The system is capable of CT imaging objects to a maximum 150mm in diameter. The tube ensures that using the highest magnification results in optimal edge sharpness and spatial resolutions approaching 15-20 microns. Projection image data is acquired in 16 bit format resulting in high contrast sensitivity. The CT system enables intensity distortions and pixel corrections to be performed resulting in higher image quality.

Results - Case studies

Case study 1 - Aluminium electron beam weld

Component description

The component is a section of an electron beam weld found on a fuel cooled heat exchanger with the approximate dimensions of 72 x 8 x 20mm (Fig.7). The heat exchanger was due to be used on the Euro Fighter, but followingNDT trials was found to be defective. The NDT method originally used was 2-D film radiography, which found the weld to be porous. Computer Tomography inspection was applied as the client required more information in terms of the sizeand extent of the porosity and also the exact location of the porosity within the depth of the weld. All these measures are particularly difficult with 2-D radiography.

Inspection results

The results obtained highlight the capabilities of the micro-focus X-ray system at TWI Wales. Figures 8 and 9 are the 2D radiographs of the weld taken at different angles and Figures 10 and 11 show the CT images of the weld. Both techniques were able to detect the porosity present in the weld. However the CT images emphasise its advantage over 2D radiography.

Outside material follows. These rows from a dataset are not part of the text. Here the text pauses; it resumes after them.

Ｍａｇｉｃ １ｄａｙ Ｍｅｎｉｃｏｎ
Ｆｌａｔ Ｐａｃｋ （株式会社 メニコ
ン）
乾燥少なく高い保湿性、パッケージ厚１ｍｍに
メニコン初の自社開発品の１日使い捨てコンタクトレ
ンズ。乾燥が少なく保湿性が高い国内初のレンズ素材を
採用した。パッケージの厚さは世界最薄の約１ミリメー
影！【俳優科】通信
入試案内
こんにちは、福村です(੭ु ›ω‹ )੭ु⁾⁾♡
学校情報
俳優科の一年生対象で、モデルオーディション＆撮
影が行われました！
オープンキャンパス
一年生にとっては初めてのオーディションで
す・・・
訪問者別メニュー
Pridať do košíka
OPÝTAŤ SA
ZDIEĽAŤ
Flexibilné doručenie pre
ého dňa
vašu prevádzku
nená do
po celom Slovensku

The post processing software allows the 3D volume image to be rotated and sliced in any direction, allowing the user to locate and analyse defects more accurately (Figure 10). The software also displays 2D cross sectional image stacks in three different orientations. Figure 11 shows a 2D slice in the sagittal direction with defects ranging in size from approximately 6mm to 200 micron.

Combining the information in the 2-D slices with the 3-D representation allowed the client to visualize the full extent of the porosity present, including size and location within the weld.

It is clear from the results that CT imaging provides improved contrast over digital radiography and is an ideal inspection technique for locating and sizing volumetric defects such as weld porosity.

Case study 2 - Filter cap

Component description

This component is a plastic filter cap from an automotive petrol engined car (Fig.12), with approximate dimensions 49 x 100 x 100mm. Surface cracks had been identified in failed components and the client wanted to investigate if the crack had propagated from the die line. Micro-CT was chosen as the most suitable technique due to its ability to detect tight wall defects and inspect internal flaws that are not visible from the surface.

Figures 13 and 14 are from a selection of the images sent to the client after analysis. Figure 13 is the 3D volume of the component sliced through the area of interest. Figure 14 is a 2D cross sectional slice in the axial direction through the same area of interest. 

Final comment

X-ray computed tomography is a radiographic inspection method that provides an ideal examination technique whenever the primary goal is to locate and size planar and volumetric detail in three dimensions.

As the method is X-ray based, it can be applied to both metallic and non metallic materials and is able to inspect very complex geometry components. Additionally internal detail of components can be reconstructed to an accuracy of microns producing inspection results that cannot be provided non-destructively by any other technique.